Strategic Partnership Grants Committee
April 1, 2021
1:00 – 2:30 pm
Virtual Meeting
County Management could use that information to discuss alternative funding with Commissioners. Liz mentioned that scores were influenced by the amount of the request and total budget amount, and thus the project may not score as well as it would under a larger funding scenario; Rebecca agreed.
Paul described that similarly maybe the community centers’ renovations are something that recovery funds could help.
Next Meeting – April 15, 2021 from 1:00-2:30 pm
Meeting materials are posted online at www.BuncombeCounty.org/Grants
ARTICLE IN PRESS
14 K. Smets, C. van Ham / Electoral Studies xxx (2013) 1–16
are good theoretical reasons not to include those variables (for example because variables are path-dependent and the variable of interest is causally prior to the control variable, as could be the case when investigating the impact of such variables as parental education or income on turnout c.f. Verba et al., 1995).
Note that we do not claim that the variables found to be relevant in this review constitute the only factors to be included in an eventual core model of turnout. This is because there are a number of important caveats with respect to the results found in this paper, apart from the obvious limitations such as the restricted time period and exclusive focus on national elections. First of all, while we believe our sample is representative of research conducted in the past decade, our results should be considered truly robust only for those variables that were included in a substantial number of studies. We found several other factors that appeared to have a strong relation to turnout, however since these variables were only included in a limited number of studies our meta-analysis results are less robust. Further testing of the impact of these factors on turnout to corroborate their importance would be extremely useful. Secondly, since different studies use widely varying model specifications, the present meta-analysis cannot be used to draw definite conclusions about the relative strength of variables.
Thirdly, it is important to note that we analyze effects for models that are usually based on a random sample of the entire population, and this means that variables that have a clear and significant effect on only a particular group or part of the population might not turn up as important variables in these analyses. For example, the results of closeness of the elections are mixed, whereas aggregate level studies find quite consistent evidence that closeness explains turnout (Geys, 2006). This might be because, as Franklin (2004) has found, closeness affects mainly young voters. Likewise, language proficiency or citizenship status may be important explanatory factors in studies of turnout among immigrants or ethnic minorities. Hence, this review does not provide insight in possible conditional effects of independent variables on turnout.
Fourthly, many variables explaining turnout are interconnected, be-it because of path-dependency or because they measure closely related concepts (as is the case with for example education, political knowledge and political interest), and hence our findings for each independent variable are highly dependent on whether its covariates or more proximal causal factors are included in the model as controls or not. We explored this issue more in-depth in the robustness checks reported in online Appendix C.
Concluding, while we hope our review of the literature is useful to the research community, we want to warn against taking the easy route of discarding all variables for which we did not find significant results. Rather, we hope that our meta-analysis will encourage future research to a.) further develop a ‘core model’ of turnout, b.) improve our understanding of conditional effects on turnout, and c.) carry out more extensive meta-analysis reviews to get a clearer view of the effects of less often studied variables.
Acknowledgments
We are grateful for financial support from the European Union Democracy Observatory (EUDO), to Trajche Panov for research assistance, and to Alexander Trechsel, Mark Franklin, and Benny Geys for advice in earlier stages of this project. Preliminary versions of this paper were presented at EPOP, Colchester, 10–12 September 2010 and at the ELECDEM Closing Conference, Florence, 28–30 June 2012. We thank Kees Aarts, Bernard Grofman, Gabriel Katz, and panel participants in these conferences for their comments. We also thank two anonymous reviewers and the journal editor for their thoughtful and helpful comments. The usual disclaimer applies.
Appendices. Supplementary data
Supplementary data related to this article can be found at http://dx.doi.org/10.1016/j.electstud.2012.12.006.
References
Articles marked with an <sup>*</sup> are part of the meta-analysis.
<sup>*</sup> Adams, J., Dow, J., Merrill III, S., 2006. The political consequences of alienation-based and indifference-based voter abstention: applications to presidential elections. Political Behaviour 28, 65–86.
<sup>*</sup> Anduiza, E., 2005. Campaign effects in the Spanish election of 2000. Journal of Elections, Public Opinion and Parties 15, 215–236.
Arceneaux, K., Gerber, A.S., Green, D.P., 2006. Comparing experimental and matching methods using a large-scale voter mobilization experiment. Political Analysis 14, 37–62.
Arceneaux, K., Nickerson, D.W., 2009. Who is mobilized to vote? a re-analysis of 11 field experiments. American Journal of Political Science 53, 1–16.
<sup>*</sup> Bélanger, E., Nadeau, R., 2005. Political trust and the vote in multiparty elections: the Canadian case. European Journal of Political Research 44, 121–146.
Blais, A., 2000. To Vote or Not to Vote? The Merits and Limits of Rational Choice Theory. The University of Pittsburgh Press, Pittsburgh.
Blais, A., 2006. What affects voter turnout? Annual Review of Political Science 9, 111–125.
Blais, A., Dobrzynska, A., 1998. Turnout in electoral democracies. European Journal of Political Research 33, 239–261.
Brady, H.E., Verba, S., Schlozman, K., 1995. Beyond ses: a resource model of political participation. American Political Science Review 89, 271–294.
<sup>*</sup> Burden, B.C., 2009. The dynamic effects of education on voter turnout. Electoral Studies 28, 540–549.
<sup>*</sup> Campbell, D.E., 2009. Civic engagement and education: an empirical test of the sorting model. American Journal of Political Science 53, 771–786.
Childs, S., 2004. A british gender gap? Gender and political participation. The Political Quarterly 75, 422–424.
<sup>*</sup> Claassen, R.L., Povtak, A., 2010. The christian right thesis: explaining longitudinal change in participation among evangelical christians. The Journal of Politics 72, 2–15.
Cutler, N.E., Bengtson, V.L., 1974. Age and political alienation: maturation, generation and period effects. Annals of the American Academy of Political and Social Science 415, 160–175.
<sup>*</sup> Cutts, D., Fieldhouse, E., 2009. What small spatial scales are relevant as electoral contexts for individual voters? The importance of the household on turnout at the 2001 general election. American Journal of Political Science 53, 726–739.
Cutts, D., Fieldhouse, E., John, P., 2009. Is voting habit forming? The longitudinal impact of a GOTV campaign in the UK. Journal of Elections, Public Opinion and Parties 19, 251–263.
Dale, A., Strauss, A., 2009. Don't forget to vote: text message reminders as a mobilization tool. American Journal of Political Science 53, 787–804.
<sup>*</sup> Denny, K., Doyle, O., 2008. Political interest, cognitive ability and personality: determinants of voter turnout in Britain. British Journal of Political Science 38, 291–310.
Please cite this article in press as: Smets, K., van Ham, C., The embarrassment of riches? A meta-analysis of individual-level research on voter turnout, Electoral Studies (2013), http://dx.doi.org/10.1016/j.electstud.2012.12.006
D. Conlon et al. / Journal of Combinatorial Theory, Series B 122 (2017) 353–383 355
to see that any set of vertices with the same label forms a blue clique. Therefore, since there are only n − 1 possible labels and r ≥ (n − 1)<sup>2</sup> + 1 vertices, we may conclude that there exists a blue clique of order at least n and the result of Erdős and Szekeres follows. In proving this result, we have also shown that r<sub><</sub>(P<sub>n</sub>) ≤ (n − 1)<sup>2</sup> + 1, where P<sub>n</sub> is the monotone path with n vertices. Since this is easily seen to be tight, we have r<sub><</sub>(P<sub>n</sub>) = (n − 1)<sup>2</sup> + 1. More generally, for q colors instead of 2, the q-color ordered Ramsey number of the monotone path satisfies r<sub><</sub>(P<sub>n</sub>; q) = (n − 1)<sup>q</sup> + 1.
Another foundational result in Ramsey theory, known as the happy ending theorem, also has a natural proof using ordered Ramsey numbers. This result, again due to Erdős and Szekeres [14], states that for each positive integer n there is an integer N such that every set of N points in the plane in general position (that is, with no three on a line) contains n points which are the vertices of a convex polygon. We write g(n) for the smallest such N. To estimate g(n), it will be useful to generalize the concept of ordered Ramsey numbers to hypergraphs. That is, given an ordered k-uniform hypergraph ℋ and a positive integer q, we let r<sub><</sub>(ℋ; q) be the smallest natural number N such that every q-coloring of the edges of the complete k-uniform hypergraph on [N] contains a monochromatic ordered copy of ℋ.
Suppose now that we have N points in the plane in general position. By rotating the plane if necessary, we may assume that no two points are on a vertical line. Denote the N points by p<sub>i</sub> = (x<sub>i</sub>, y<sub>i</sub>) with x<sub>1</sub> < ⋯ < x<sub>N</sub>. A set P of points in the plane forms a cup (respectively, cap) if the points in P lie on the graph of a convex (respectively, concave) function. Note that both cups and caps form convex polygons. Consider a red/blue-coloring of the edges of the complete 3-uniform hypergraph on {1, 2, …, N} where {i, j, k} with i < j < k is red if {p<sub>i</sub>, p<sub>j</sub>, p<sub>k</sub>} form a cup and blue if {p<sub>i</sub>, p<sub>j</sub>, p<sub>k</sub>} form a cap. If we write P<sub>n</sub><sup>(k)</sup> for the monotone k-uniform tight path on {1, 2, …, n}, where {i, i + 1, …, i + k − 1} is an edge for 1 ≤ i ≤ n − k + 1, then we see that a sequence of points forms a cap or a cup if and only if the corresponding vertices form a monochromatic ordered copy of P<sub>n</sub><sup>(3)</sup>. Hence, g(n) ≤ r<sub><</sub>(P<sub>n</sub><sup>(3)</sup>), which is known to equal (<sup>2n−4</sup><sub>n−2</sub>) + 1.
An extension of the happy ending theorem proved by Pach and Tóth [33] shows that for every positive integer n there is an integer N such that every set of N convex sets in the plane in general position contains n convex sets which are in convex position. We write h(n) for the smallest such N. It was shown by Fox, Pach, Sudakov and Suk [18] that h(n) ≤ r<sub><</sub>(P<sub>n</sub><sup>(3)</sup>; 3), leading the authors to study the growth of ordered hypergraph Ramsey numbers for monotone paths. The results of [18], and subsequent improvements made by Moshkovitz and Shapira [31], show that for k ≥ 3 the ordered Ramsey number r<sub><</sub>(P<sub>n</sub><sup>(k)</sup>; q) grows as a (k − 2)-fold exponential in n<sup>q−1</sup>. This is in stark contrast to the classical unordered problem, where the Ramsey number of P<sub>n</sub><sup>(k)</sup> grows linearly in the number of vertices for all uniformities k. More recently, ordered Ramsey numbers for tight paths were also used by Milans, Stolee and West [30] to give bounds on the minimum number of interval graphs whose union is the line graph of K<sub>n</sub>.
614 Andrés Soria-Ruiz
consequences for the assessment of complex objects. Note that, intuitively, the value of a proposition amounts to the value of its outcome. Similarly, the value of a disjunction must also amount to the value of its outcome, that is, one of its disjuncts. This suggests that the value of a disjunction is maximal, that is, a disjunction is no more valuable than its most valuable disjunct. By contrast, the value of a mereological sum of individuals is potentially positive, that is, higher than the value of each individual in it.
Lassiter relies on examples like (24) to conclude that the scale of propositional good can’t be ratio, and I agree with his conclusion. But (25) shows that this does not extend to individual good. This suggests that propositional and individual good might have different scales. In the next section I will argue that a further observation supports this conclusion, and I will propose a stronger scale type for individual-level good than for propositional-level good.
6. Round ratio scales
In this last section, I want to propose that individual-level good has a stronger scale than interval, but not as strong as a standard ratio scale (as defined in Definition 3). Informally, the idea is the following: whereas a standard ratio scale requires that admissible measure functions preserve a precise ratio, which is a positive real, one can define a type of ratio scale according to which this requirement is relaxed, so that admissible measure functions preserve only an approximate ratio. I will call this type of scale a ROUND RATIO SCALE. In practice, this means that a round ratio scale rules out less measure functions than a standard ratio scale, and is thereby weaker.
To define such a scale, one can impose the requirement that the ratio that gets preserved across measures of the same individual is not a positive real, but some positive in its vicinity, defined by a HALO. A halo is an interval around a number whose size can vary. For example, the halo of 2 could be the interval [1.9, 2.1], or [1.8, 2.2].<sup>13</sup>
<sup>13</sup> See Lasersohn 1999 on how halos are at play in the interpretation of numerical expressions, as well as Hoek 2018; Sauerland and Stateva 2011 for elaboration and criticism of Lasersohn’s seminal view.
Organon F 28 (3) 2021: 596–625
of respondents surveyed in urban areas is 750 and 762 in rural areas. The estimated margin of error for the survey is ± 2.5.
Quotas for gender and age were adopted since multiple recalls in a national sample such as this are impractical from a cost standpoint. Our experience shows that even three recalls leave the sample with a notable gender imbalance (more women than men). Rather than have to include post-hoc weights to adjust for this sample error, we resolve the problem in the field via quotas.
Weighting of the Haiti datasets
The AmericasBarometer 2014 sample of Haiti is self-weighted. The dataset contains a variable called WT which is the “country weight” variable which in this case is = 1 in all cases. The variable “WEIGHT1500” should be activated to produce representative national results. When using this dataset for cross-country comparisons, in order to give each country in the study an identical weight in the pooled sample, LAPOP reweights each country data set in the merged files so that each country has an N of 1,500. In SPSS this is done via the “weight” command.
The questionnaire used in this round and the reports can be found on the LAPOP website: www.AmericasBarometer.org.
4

══════════════════════════════

**BRIEF:** Give back the entries above exactly as they are, from their first line through the line that contains "Next Meeting –", both included, with nothing else.

**ANSWER SPACE:**
Strategic Partnership Grants Committee
April 1, 2021
1:00 – 2:30 pm
Virtual Meeting
County Management could use that information to discuss alternative funding with Commissioners. Liz mentioned that scores were influenced by the amount of the request and total budget amount, and thus the project may not score as well as it would under a larger funding scenario; Rebecca agreed.
Paul described that similarly maybe the community centers’ renovations are something that recovery funds could help.
Next Meeting – April 15, 2021 from 1:00-2:30 pm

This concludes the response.